───── THE DATA ─────

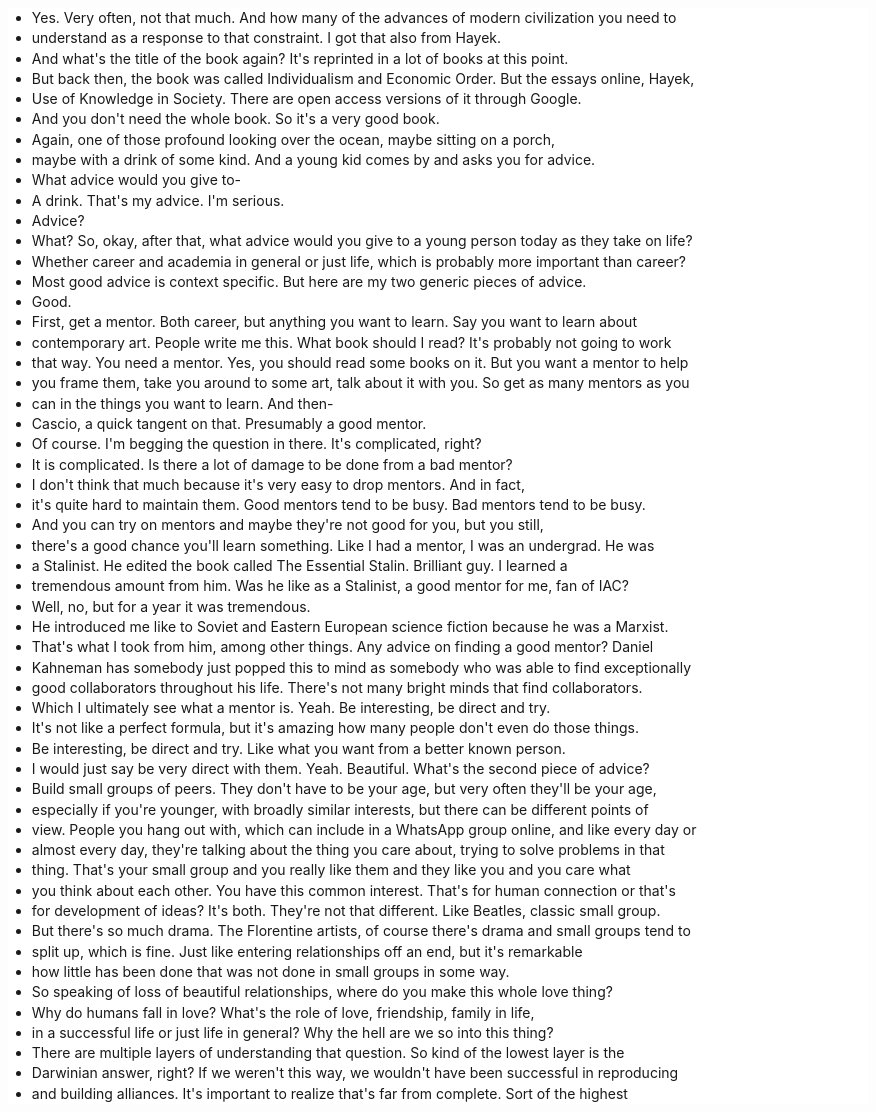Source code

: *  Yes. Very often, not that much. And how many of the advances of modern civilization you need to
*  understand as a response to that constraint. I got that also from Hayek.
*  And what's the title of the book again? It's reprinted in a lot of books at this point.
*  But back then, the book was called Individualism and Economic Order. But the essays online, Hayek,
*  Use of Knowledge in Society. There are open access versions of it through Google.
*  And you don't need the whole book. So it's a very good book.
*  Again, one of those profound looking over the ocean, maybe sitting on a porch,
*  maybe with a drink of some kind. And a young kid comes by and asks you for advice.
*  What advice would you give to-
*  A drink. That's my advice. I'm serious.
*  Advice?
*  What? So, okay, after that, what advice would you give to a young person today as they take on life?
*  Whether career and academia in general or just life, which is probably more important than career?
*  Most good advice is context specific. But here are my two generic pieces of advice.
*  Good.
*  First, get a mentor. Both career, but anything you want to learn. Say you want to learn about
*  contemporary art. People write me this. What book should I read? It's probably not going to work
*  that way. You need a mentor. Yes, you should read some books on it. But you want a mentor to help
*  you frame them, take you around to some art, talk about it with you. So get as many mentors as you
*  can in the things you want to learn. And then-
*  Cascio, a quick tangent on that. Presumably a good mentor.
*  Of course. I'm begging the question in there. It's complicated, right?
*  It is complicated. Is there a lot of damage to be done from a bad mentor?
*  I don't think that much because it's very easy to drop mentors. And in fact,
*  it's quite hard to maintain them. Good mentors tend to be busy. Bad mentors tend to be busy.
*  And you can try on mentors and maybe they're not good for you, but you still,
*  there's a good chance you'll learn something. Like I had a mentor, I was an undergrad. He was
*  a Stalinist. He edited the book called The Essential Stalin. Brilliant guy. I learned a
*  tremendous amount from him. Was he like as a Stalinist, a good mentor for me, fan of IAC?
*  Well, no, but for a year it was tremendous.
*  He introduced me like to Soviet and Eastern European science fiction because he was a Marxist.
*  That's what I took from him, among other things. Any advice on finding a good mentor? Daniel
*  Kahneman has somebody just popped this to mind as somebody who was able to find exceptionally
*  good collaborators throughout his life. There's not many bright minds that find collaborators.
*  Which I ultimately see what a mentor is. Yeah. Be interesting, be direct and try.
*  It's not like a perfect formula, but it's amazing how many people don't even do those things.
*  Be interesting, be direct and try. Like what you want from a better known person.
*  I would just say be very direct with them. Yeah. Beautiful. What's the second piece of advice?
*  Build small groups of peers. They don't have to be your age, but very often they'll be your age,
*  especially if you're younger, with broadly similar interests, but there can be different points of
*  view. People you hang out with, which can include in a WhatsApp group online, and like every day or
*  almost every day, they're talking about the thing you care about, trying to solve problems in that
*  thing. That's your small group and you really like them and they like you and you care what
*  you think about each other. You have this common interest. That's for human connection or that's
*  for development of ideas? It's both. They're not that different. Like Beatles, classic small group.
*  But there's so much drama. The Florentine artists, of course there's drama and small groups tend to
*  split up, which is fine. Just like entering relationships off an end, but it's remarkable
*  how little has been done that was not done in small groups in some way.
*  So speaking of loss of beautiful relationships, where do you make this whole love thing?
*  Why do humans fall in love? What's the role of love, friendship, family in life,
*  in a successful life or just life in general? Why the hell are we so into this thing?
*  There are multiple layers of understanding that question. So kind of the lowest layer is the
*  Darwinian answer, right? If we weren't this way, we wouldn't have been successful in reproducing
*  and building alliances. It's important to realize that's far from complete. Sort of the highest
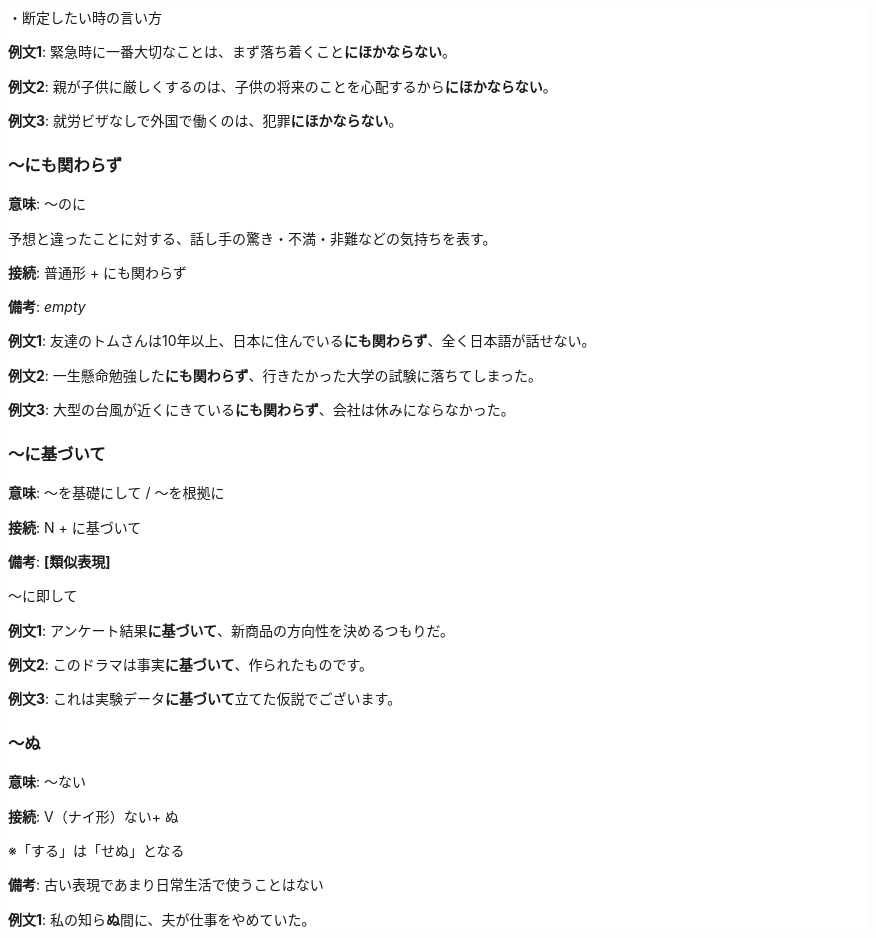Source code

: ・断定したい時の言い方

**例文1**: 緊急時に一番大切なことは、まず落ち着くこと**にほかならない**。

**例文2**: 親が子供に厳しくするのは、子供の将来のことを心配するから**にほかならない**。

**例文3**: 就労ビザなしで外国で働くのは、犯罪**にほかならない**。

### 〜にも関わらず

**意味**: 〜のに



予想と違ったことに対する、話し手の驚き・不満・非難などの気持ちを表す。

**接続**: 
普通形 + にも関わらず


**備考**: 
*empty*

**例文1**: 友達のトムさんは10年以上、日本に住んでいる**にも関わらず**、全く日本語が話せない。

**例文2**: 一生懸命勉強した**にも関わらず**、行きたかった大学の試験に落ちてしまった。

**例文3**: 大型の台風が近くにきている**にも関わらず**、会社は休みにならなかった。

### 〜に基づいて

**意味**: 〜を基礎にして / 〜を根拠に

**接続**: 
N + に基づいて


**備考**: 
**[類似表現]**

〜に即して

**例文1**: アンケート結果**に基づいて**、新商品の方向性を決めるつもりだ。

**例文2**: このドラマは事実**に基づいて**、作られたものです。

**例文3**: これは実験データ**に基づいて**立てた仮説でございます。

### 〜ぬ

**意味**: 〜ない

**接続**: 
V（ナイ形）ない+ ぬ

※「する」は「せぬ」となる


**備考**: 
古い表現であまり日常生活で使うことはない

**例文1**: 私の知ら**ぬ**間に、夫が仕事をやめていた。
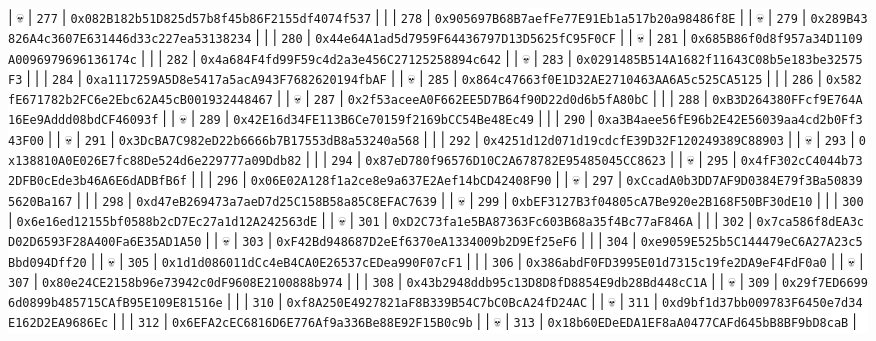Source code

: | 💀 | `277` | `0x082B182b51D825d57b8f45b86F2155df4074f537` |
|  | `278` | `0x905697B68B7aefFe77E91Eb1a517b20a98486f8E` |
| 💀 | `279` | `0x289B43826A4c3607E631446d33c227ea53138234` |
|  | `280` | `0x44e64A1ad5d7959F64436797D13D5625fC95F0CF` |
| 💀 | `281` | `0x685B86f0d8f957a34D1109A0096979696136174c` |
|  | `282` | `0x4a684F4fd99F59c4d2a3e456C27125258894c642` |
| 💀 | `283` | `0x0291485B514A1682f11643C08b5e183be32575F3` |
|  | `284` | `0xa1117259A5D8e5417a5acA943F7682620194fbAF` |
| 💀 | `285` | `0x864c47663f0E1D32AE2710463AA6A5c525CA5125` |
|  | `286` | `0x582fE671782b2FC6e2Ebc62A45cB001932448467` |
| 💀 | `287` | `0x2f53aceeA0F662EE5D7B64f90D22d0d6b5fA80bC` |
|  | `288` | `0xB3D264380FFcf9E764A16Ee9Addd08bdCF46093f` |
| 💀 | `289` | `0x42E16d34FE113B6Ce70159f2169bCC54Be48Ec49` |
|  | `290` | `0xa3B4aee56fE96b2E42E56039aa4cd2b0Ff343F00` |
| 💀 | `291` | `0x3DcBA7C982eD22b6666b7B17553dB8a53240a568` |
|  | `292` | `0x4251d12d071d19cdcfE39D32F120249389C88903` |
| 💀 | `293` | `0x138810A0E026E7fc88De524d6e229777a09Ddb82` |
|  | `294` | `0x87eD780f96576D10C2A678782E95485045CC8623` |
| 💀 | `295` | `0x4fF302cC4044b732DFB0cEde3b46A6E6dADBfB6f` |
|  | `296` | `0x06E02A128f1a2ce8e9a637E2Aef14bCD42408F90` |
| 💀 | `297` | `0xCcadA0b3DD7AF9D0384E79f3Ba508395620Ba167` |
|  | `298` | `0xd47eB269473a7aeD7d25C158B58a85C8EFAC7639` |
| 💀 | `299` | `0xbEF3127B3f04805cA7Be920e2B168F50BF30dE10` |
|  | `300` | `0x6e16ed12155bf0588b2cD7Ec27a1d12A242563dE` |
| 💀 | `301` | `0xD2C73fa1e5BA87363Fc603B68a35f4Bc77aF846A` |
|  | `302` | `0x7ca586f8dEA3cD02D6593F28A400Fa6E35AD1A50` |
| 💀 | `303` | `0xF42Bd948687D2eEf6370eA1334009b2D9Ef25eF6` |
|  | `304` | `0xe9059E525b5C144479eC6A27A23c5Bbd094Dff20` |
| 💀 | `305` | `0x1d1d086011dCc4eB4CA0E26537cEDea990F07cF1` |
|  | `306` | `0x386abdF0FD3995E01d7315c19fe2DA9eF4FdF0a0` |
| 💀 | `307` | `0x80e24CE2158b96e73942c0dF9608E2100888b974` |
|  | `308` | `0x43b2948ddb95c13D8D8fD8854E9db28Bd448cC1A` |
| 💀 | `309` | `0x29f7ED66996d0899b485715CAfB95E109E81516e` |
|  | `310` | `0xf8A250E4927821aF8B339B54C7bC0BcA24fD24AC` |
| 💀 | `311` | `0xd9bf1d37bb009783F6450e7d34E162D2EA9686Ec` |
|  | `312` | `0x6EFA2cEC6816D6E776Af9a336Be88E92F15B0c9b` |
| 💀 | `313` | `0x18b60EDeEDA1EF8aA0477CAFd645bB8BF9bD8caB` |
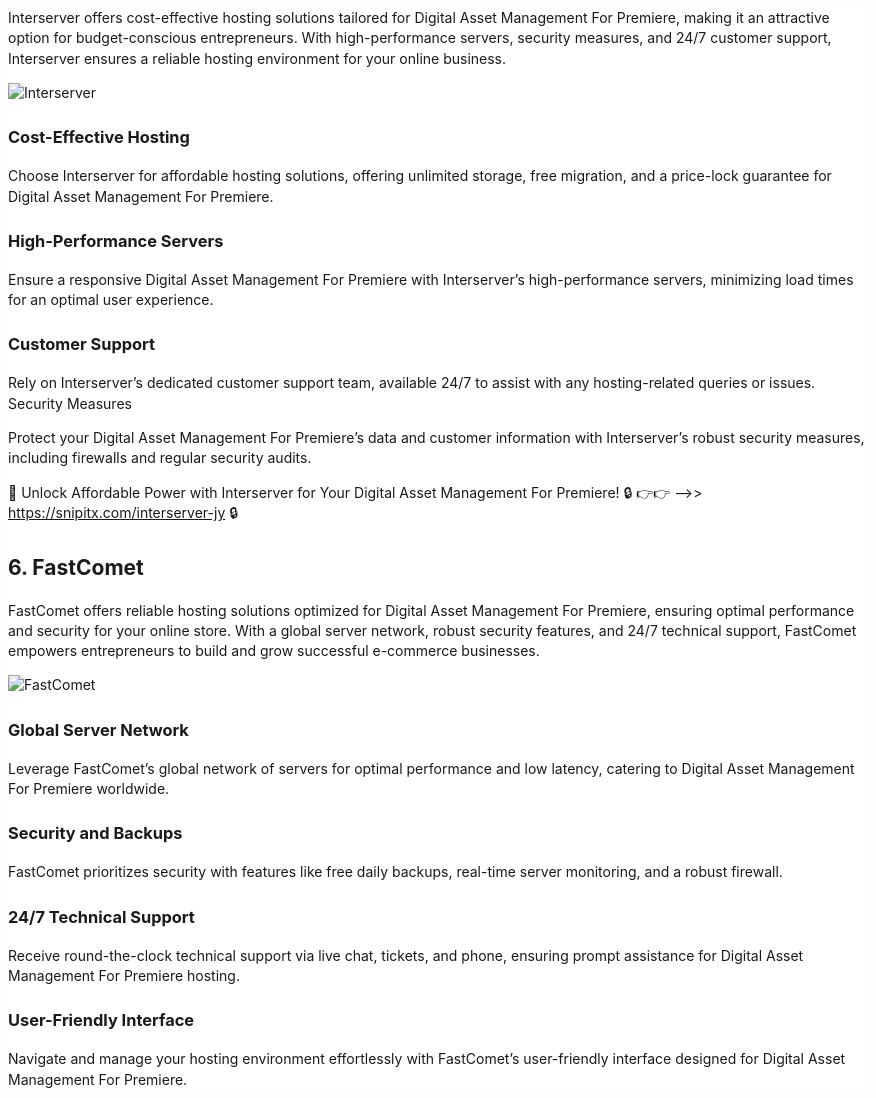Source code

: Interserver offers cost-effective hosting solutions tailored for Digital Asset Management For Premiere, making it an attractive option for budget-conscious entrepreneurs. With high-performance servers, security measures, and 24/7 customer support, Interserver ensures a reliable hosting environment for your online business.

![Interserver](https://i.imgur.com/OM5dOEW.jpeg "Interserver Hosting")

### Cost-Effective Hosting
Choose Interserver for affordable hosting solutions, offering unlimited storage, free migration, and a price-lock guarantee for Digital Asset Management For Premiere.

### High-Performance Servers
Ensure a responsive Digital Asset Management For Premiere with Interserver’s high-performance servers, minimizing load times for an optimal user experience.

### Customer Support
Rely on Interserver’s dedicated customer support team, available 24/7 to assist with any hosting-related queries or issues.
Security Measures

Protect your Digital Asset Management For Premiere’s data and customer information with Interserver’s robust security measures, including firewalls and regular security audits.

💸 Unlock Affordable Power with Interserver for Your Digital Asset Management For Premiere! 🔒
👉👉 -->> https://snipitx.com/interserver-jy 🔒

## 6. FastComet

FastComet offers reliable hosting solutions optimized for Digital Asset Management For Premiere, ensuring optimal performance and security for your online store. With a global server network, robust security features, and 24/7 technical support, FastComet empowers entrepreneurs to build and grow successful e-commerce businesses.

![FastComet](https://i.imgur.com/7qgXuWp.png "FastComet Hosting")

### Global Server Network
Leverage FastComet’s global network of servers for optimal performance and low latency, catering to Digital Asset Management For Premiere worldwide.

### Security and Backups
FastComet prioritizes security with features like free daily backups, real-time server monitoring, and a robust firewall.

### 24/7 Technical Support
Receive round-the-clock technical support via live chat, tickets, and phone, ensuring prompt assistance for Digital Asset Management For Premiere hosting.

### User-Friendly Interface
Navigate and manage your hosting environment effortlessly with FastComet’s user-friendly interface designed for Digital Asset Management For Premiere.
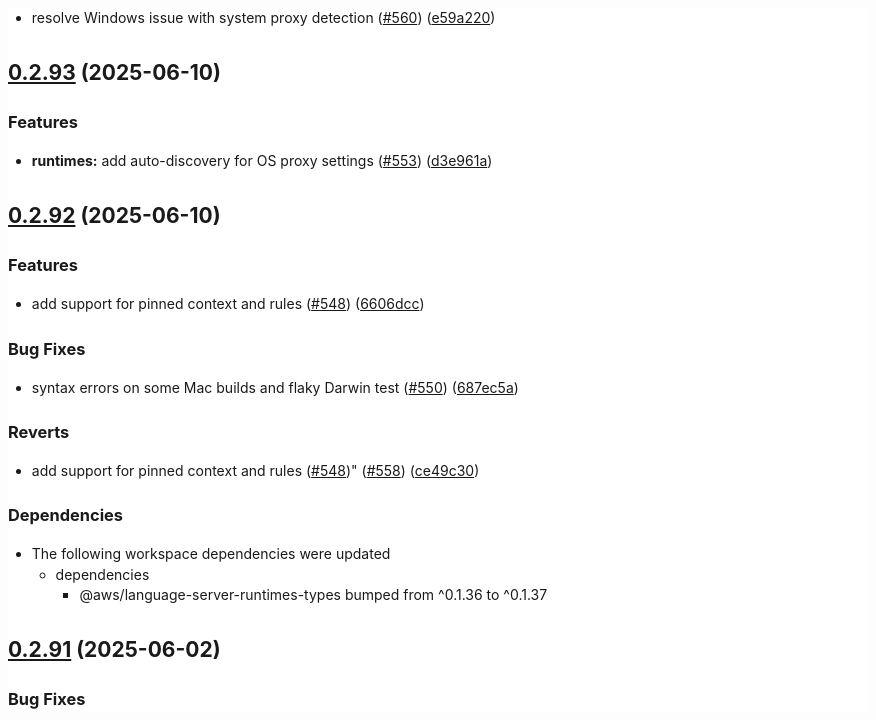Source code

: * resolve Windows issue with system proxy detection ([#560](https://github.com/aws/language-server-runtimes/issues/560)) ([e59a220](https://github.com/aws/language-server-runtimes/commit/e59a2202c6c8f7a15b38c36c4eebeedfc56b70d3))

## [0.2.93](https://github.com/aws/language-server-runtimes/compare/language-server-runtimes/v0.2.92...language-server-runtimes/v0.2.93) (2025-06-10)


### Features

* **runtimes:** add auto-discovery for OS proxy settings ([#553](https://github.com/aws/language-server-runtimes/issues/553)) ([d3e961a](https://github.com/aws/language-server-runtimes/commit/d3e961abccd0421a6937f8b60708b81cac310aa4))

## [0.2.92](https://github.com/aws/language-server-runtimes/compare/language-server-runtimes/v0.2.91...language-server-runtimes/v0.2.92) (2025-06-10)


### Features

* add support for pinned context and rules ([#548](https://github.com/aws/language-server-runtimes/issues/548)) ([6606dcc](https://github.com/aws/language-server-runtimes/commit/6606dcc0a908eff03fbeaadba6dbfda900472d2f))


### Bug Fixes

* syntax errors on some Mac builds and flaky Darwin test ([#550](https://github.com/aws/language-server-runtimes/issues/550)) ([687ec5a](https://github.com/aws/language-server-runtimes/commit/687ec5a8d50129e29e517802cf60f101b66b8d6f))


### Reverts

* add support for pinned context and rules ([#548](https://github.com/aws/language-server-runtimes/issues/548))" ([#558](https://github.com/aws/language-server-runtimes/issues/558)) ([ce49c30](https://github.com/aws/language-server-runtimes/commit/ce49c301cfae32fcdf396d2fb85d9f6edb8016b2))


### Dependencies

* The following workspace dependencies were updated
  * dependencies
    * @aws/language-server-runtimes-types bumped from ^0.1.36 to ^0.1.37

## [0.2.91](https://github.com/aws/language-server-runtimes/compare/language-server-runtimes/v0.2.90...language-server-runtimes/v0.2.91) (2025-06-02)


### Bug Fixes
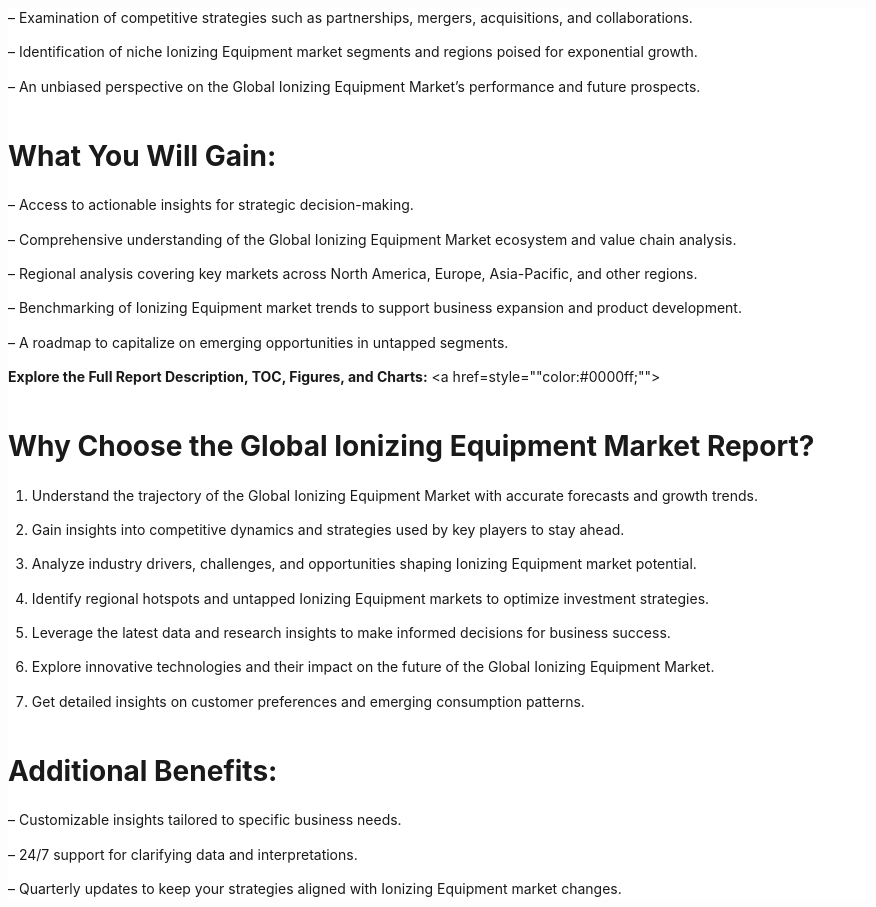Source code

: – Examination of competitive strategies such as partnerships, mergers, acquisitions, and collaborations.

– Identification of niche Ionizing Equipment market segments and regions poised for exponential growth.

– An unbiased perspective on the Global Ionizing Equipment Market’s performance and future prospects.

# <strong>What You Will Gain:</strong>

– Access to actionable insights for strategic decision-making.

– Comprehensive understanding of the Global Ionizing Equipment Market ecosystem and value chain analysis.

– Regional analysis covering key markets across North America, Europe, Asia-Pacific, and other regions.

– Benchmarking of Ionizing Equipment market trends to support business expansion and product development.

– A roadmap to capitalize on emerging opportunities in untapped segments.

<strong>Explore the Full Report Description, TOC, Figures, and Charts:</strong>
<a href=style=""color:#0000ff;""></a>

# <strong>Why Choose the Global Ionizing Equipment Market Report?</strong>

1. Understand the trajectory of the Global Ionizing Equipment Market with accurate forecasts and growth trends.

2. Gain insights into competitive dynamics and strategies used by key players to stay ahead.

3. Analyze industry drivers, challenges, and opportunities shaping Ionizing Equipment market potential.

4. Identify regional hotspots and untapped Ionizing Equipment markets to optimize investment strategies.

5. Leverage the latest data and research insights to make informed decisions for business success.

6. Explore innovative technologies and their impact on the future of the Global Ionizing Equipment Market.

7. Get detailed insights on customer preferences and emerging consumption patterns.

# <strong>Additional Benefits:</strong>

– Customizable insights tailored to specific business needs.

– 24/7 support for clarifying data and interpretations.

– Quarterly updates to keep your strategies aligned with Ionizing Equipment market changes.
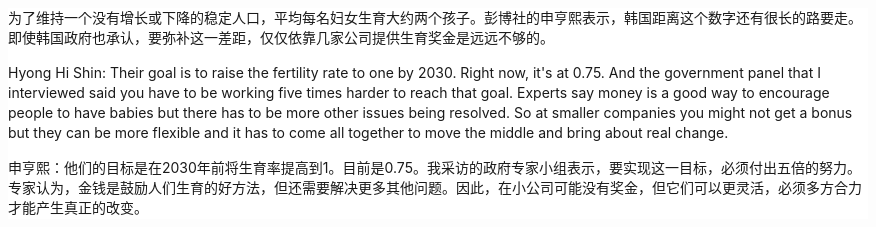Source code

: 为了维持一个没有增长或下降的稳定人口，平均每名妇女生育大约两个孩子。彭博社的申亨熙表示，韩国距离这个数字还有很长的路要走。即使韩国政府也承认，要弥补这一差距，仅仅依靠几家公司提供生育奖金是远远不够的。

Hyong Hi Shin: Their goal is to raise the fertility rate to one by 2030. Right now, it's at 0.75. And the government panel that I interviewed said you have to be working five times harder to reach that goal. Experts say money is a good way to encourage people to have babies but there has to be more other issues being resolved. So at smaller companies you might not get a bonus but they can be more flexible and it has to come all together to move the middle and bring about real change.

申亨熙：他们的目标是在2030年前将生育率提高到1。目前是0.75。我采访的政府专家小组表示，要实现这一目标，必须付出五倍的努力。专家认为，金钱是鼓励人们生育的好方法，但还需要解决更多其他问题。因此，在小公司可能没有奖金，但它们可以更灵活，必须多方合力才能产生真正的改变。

─────

Copy each line in the entries above where "trends" turns up.

– Benchmarking of Ionizing Equipment market trends to support business expansion and product development.
1. Understand the trajectory of the Global Ionizing Equipment Market with accurate forecasts and growth trends.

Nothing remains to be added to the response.